_INSTRUCTIONS TO FOLLOW:_
Without the pictures, reproduce the entries below exactly.

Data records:
+ + + +
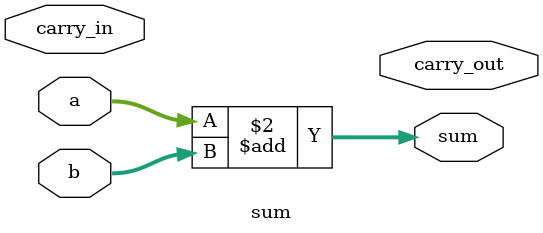
<source format=v>
module sum(
    input [3:0] a,
    input [3:0] b,
    input carry_in,
    output reg [3:0] sum,
    output reg carry_out
);

wire tmp_wire;
reg [3:0] tmp_reg;

always @(a or b) begin
    sum = a + b;
end

endmodule
</source>
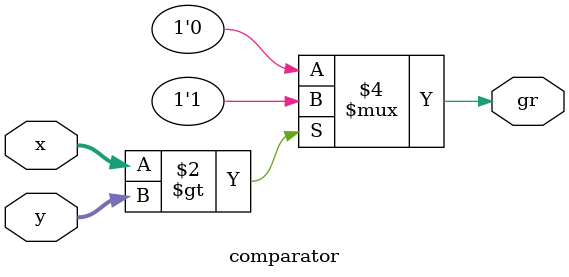
<source format=v>
module comparator (x, y, gr);

    input  [3:0] x, y;
    output reg gr;

    always @ (x or y)
    begin
        if (x > y)
            gr = 1;
        else
            gr = 0;
    end

endmodule

</source>
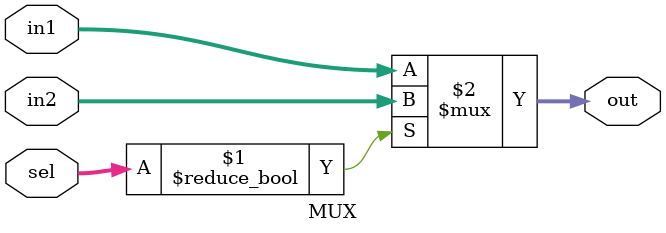
<source format=sv>
`timescale 1ns/1ns
module MUX(input[1:0] in1, in2, sel, output[1:0] out);
  assign out = sel? in2 : in1;
endmodule

</source>
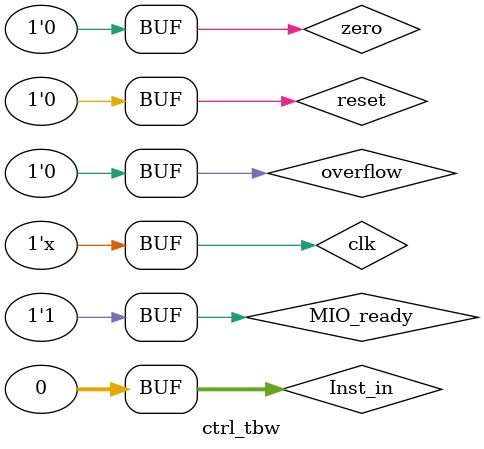
<source format=v>
`timescale 1ns / 1ps


module ctrl_tbw;

	// Inputs
	reg clk;
	reg reset;
	reg [31:0] Inst_in;
	reg zero;
	reg overflow;
	reg MIO_ready;

	// Outputs
	wire MemRead;
	wire MemWrite;
	wire [2:0] ALU_operation;
	wire [4:0] state_out;
	wire CPU_MIO;
	wire IorD;
	wire IRWrite;
	wire [1:0] RegDst;
	wire RegWrite;
	wire [1:0] MemtoReg;
	wire ALUSrcA;
	wire [1:0] ALUSrcB;
	wire [1:0] PCSource;
	wire PCWrite;
	wire PCWriteCond;
	wire Beq;

	// Instantiate the Unit Under Test (UUT)
	ctrl uut (
		.clk(clk), 
		.reset(reset), 
		.Inst_in(Inst_in), 
		.zero(zero), 
		.overflow(overflow), 
		.MIO_ready(MIO_ready), 
		.MemRead(MemRead), 
		.MemWrite(MemWrite), 
		.ALU_operation(ALU_operation), 
		.state_out(state_out), 
		.CPU_MIO(CPU_MIO), 
		.IorD(IorD), 
		.IRWrite(IRWrite), 
		.RegDst(RegDst), 
		.RegWrite(RegWrite), 
		.MemtoReg(MemtoReg), 
		.ALUSrcA(ALUSrcA), 
		.ALUSrcB(ALUSrcB), 
		.PCSource(PCSource), 
		.PCWrite(PCWrite), 
		.PCWriteCond(PCWriteCond), 
		.Beq(Beq)
	);

	initial begin
		// Initialize Inputs
		clk = 0;
		reset = 0;
		Inst_in = 0;
		zero = 0;
		overflow = 0;
		MIO_ready = 0;

		// Wait 100 ns for global reset to finish
		#80;
		reset = 1;
      
		#20;
		// Add stimulus here
		reset = 0;
		Inst_in = 32'h8c010014;
		MIO_ready = 1;
		
		#100;
		Inst_in = 32'h800221820;
		#80;
		Inst_in = 0;
	end
   
	always begin
		clk = ~clk;
		#10;
	end
	
endmodule


</source>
+ + + +
_EXERCISE OUTPUT:_
<source format=v>
module sum(
    input [3:0] a,
    input [3:0] b,
    input carry_in,
    output reg [3:0] sum,
    output reg carry_out
);

wire tmp_wire;
reg [3:0] tmp_reg;

always @(a or b) begin
    sum = a + b;
end

endmodule
</source>
<source format=v>
module comparator (x, y, gr);

    input  [3:0] x, y;
    output reg gr;

    always @ (x or y)
    begin
        if (x > y)
            gr = 1;
        else
            gr = 0;
    end

endmodule

</source>
<source format=sv>
`timescale 1ns/1ns
module MUX(input[1:0] in1, in2, sel, output[1:0] out);
  assign out = sel? in2 : in1;
endmodule

</source>
<source format=v>
`timescale 1ns / 1ps


module ctrl_tbw;

	// Inputs
	reg clk;
	reg reset;
	reg [31:0] Inst_in;
	reg zero;
	reg overflow;
	reg MIO_ready;

	// Outputs
	wire MemRead;
	wire MemWrite;
	wire [2:0] ALU_operation;
	wire [4:0] state_out;
	wire CPU_MIO;
	wire IorD;
	wire IRWrite;
	wire [1:0] RegDst;
	wire RegWrite;
	wire [1:0] MemtoReg;
	wire ALUSrcA;
	wire [1:0] ALUSrcB;
	wire [1:0] PCSource;
	wire PCWrite;
	wire PCWriteCond;
	wire Beq;

	// Instantiate the Unit Under Test (UUT)
	ctrl uut (
		.clk(clk), 
		.reset(reset), 
		.Inst_in(Inst_in), 
		.zero(zero), 
		.overflow(overflow), 
		.MIO_ready(MIO_ready), 
		.MemRead(MemRead), 
		.MemWrite(MemWrite), 
		.ALU_operation(ALU_operation), 
		.state_out(state_out), 
		.CPU_MIO(CPU_MIO), 
		.IorD(IorD), 
		.IRWrite(IRWrite), 
		.RegDst(RegDst), 
		.RegWrite(RegWrite), 
		.MemtoReg(MemtoReg), 
		.ALUSrcA(ALUSrcA), 
		.ALUSrcB(ALUSrcB), 
		.PCSource(PCSource), 
		.PCWrite(PCWrite), 
		.PCWriteCond(PCWriteCond), 
		.Beq(Beq)
	);

	initial begin
		// Initialize Inputs
		clk = 0;
		reset = 0;
		Inst_in = 0;
		zero = 0;
		overflow = 0;
		MIO_ready = 0;

		// Wait 100 ns for global reset to finish
		#80;
		reset = 1;
      
		#20;
		// Add stimulus here
		reset = 0;
		Inst_in = 32'h8c010014;
		MIO_ready = 1;
		
		#100;
		Inst_in = 32'h800221820;
		#80;
		Inst_in = 0;
	end
   
	always begin
		clk = ~clk;
		#10;
	end
	
endmodule


</source>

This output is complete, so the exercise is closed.